TASK INSTRUCTIONS - In the column that follows, rewrite the paragraph beginning "My late father was a man of many interests" as a short list that keeps its main facts.

PASSAGE FOR REVIEW -
:::::
Courtesy: Faith Today
Serious self- Introspection needed from the Church.
My late father was a man of many interests. He loved sports – he had been a fine hockey goalie in his day, backstopping both the Peterborough Petes in Junior A and the Queen’s University Golden Gaels after that. He loved books, particularly history and fiction. He loved his family and his friends and his church. But when Dad was in the hospital emergency room or operating theatre as consulting surgeon, he set aside all those interests for the main purpose – medicine. If someone is suffering a broken bone or a ruptured organ, now is not the time to chat about your favourite team or book.
I thought about the need to conduct triage – to assess the situation and then put first things first, second things second and third things third – as I listened to presentations at the recent annual meeting of the American Academy of Religion. Sessions at this conference of religion scholars can be abstruse, but the sessions I attended focused on vivid and immediate concerns – racism in our churches, abuse in our homes and poverty in our society. As a white man, born in a physician’s family and without much in the way of illness or injury along the way, I have found myself wondering at times – I am ashamed to admit – why so many black people (and Indigenous people, and Asian people, and…) seem preoccupied with race, so many women seem fixated on issues of gender, and so many advocates for poor people (I don’t know many actual poor people) seem focused on economics and social policy. What issues afflict members of our congregations and larger communities such that until they are addressed, it won’t matter what else we do or say There’s a whole big world out there! Why can’t we talk more about other things?
:::::
Records from a data collection:
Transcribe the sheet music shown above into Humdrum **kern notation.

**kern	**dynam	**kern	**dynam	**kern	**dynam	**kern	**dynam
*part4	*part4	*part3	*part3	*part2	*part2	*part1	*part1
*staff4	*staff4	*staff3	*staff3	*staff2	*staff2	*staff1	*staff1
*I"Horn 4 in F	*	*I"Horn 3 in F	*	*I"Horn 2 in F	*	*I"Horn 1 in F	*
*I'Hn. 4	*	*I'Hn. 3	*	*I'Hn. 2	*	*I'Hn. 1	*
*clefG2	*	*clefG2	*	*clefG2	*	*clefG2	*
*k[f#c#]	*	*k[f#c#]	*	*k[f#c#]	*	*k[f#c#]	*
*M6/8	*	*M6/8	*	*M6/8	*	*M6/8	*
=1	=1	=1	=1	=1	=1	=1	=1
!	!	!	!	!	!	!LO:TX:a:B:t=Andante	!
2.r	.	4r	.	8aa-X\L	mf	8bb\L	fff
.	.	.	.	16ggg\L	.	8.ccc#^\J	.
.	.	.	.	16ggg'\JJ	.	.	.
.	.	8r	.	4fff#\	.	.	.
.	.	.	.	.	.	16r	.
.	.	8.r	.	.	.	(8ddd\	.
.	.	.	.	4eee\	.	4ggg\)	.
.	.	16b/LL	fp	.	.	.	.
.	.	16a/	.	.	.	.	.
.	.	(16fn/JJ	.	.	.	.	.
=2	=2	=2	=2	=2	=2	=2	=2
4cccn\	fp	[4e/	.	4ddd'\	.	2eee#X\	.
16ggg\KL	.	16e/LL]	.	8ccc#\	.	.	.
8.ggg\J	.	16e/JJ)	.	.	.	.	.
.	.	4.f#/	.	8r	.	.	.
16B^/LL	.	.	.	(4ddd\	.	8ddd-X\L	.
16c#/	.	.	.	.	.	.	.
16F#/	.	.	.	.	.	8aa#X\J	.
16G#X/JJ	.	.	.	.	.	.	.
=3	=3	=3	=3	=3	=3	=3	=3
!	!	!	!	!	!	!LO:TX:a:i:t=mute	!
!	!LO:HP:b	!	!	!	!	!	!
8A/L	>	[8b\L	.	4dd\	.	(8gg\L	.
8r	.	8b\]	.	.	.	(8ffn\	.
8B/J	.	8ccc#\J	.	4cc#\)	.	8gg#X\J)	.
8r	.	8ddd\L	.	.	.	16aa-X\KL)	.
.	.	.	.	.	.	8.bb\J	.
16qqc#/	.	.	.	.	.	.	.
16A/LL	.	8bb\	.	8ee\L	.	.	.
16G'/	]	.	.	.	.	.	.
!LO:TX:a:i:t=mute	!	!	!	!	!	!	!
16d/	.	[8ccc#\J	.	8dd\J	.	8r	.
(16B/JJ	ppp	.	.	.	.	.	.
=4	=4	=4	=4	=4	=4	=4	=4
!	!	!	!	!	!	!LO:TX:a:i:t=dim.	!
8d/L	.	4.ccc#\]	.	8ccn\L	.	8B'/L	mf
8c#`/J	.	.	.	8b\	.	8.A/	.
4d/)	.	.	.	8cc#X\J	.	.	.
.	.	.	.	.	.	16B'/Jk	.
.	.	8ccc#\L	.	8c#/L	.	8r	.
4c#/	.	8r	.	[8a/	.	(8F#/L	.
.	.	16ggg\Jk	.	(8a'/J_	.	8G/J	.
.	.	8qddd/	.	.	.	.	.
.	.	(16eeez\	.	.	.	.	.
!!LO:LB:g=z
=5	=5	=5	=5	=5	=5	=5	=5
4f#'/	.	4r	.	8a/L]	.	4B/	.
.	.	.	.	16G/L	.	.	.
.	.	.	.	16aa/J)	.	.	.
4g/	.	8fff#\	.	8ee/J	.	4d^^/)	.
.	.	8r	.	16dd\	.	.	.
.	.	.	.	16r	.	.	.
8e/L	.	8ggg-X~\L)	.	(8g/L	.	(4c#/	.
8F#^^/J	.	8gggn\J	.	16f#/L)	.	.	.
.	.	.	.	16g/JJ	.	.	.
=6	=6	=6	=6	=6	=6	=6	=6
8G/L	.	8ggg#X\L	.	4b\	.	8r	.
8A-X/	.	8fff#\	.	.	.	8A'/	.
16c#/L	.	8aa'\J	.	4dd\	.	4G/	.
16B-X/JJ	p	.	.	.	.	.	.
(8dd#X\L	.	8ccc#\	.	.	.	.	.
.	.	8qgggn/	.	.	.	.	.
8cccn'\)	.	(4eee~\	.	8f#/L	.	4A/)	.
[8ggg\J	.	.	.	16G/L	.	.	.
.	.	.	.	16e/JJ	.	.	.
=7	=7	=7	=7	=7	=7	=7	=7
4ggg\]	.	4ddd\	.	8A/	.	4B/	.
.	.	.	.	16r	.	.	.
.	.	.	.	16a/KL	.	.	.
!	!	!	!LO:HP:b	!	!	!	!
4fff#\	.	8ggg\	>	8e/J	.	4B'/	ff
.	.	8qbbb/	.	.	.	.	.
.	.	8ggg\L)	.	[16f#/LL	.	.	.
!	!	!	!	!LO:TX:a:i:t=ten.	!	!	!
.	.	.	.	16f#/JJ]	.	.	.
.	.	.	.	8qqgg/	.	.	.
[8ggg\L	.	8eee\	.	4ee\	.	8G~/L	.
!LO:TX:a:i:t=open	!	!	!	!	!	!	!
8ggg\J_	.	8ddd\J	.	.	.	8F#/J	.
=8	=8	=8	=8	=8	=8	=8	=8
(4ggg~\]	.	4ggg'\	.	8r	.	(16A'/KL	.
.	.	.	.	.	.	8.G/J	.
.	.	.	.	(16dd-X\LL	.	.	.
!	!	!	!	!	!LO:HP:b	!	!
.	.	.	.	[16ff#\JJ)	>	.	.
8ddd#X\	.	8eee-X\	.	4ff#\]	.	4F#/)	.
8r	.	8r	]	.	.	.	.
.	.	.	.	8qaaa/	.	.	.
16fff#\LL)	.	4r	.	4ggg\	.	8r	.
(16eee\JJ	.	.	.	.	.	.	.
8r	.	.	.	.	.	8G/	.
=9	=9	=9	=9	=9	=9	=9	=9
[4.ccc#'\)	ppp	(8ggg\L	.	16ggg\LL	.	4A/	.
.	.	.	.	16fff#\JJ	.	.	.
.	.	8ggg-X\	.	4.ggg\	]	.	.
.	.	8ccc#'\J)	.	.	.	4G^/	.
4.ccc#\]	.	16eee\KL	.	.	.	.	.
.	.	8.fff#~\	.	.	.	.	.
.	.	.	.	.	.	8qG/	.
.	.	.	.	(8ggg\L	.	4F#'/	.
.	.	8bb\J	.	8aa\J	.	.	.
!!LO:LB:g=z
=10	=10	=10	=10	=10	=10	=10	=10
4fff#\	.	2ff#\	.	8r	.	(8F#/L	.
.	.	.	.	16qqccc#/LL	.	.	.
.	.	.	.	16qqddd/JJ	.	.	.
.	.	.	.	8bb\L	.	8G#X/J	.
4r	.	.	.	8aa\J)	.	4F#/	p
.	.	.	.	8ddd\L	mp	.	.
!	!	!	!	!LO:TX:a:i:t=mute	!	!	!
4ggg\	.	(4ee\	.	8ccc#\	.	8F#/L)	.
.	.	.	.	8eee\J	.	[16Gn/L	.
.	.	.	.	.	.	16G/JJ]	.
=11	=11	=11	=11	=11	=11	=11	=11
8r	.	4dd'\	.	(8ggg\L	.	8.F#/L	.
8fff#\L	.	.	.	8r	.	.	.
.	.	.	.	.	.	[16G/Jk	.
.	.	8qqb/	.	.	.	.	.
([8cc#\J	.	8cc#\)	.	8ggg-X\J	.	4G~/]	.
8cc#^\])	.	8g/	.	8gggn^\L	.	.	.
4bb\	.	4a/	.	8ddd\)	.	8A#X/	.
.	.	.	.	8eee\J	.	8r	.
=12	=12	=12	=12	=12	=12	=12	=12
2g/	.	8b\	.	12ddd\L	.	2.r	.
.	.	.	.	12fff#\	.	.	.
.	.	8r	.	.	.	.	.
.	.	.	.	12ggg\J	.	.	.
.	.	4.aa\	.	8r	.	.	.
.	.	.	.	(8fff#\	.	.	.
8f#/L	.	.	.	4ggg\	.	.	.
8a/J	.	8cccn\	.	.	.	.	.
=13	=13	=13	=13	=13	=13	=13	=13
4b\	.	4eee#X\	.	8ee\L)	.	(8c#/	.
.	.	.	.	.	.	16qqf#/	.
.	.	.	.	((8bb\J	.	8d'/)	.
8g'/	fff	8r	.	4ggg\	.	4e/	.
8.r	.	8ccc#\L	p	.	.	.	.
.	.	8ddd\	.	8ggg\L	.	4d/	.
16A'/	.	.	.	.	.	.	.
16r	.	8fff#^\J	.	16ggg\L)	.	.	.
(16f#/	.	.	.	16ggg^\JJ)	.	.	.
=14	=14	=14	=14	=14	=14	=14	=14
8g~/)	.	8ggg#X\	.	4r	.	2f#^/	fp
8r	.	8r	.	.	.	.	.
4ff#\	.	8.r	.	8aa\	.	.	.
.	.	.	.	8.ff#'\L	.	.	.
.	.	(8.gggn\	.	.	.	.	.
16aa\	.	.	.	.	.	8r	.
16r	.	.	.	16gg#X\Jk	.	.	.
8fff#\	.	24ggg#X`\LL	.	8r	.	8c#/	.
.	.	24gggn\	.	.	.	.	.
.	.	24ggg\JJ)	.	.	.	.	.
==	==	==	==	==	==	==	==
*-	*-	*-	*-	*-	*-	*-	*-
:::::
TASK RESULT -
- The writer's late father had many interests.
- He loved sports and had been a fine hockey goalie for the Peterborough Petes in Junior A and later for the Queen's University Golden Gaels.
- He loved books, especially history and fiction.
- He loved his family, his friends and his church.
- As a consulting surgeon in the emergency room or operating theatre, he set all those interests aside to focus on medicine.
- When someone has a broken bone or a ruptured organ, it is not the time to chat about a favorite team or book.